In India, where the use of asbestos is widespread, construction workers held a hunger strike last month, protesting against the country's use of the material.

China is another country where asbestos use is still widespread.

Pat Martin, an opposition member of the Canadian parliament, said that asbestos was the greatest industrial killer that the world had ever known.

The activists involved said that Canada was exporting human misery on a monumental scale by selling its asbestos to poor countries.

The Canadian government was not available to comment on the situation.

Asbestos fibres are strong, and were widely used in furnaces until the 1970s.

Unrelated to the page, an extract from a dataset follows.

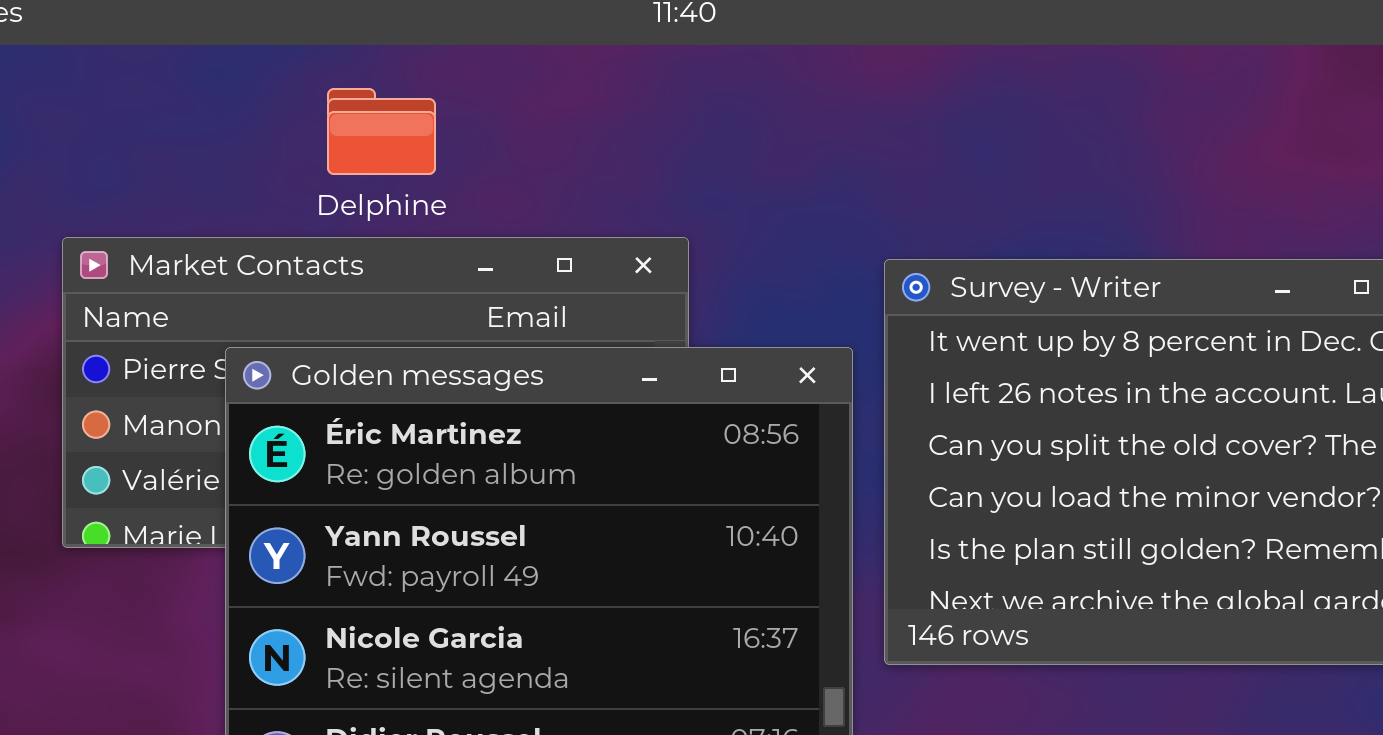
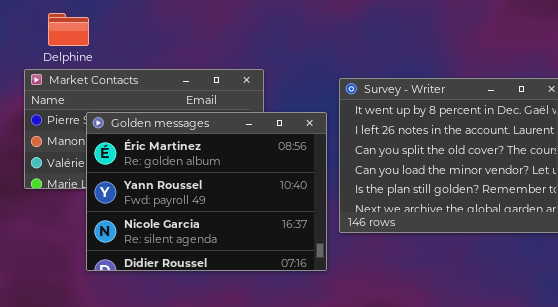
Delphine: [327,88,436,175] -> [48,13,89,46], moved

People who have been exposed to large amounts of asbestos develop lung and skin tumours which shorten their lifespans by decades.

The dangers of asbestos exposure were known to the ancient Greeks and Romans, whose slaves were required to weave asbestos cloth.

Sandra Kinart, an activist whose husband died of lung disease due to asbestos exposure, said that she was asking the government to stop mining and selling asbestos.

She said she believed that employers had a responsibility to their workers to keep them safe.

Tushar Kant Joshi, an anti-asbestos advocate and occupational health expert from India, said asbestos products had done little to improve Canada's economic health.

He said that, however, the exports had seriously damaged people's health in foreign countries.

Other countries with large asbestos export industries include Zimbabwe, Russia, and Brazil.

In 1979, the Canadian asbestos industry was valued at US$652 million, a figure which has fallen significantly since.

Mike Bradley, mayor of Sarnia, Ontario, said that people in third-world countries would still continue to use asbestos if Canada did not ban the substance.